Conference rusure::math

706.0. "Two (or so) series/limit problems" by CLT::GILBERT (eager like a child) Sat May 16 1987 20:42

Here are a few interesting problems from Philippe Flajolet.

I)  What is happens as (x->1) to the series
    T(x)=1-x-x^2+x^3-x^4+x^5+x^6-x^7-x^8+x^9+x^10-x^11+...
    where the coefficient of x_n is t(n)=+1 if n, written in binary has
    an even number of 1-bits and t(n)=-1 otherwise.
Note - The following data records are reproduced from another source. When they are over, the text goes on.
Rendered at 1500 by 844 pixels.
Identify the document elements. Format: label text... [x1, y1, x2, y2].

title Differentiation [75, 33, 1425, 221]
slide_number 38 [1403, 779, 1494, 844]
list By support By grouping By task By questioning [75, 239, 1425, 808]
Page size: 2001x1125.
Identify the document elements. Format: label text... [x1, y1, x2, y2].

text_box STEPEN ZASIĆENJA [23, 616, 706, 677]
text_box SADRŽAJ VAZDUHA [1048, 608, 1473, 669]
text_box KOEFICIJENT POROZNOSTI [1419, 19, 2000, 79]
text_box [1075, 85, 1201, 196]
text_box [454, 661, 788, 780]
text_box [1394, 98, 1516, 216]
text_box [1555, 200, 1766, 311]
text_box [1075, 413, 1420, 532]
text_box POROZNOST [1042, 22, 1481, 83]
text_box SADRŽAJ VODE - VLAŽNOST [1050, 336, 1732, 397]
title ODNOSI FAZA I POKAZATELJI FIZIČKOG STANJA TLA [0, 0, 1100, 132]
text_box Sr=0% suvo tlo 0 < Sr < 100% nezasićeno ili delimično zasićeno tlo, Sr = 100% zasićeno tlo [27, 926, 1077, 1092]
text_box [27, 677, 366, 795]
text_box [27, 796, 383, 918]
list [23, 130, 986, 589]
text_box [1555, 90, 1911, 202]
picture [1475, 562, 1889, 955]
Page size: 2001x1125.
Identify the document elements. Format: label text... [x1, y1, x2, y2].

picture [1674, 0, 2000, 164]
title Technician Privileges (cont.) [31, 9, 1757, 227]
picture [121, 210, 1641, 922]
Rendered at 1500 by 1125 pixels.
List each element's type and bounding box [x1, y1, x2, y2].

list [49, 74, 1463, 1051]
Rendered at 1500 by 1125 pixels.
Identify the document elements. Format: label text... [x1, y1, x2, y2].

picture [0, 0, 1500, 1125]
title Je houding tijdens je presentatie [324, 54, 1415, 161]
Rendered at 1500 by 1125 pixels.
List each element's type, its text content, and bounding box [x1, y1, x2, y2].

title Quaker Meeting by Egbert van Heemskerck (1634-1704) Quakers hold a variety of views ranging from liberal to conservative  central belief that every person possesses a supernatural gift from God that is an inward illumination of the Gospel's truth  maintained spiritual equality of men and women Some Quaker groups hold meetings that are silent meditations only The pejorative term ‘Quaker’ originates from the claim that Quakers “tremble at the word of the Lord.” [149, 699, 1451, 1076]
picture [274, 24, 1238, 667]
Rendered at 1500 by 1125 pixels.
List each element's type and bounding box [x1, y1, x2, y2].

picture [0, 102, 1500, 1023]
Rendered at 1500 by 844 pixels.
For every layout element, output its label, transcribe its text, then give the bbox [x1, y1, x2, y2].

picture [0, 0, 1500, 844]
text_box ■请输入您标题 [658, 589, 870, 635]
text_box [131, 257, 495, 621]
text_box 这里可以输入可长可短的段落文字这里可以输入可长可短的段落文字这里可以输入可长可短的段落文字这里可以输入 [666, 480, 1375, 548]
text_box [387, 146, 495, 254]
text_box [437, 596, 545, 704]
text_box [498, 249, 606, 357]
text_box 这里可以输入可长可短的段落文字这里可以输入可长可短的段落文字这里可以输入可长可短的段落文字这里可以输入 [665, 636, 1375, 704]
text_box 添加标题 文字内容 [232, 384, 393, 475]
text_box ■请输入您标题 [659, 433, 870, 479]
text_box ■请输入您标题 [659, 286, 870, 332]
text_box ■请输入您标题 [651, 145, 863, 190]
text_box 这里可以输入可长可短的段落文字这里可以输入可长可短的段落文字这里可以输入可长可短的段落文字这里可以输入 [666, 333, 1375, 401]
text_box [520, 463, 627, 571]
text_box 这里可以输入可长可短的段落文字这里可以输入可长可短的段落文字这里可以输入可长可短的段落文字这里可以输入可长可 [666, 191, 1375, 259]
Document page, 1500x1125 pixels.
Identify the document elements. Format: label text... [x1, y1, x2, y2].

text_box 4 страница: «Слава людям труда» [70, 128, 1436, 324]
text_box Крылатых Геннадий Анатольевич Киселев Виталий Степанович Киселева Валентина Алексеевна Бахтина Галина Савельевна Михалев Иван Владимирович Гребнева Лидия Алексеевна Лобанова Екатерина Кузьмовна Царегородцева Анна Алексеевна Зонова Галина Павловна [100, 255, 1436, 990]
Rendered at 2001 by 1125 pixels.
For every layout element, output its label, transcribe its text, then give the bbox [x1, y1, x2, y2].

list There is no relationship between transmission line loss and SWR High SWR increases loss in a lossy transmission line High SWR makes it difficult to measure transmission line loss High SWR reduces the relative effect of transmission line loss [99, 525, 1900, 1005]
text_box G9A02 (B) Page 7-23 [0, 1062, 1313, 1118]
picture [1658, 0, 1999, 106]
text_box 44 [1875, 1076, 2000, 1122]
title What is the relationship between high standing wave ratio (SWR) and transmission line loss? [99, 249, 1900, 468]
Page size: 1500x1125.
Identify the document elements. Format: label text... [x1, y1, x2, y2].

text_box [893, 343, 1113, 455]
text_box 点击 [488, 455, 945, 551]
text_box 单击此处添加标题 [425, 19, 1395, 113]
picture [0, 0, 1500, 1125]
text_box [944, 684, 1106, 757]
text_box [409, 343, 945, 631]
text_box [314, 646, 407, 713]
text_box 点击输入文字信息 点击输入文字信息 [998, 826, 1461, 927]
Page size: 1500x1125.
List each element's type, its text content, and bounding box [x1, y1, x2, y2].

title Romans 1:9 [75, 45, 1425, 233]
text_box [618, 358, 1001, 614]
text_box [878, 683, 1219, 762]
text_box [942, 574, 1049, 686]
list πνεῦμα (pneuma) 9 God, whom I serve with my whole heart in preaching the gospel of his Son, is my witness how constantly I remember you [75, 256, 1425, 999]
For instance, 19=(16+2+1)=(10011) in binary, so that t(19)=-1.
The sequence t(n) is known as the Thue-Morse sequence in combinatorics

Question is: What is the growth [?? "shrinkage" may be more appropriate
here :-) --N.E.] rate of T(x) as x->1? Compare
with (1-x)^-lg(1-x) where lg=log base 2.
 
[ Hint: there is a trick involved.  Noam Elkies notes that the trick "seems
  to be a favorite of the Putnam exam committee -- it appeared in various
  disguises in at least three Putnam problems within the past two years".
  Noam asks: What about the behavior of sum(x^n*t(3n),n,0,inf) as x->1? ]

 
II) If you compute the infinite product:
    product (n+1)^t(n), for n>=0
modifying it slightly in order for it to make sense, e.g. as:

   2  5.8        9.12              (4p+1)(4p+4)
P= - (---)^t(1) (---- )^t(2) ... (--------------)^t(p) ...
   3  6.7        10.11             (4p+2)(4p+3)

you find with 2000 terms:
ie p<=2000 or n<=2000 ?]
    P=~=.70710675913....
    P^2=~=.49999996881952
Any explanation?
 
[ The solution is both elegant and elementary ]


In the analysis of a probabilistic estimation algorithm I encountered P'
    P'=(2/3) product p>=1 ((4p+1)(4p+2)/(4p(4p+3))^t(p)
for which I did not find a closed form. Any hints?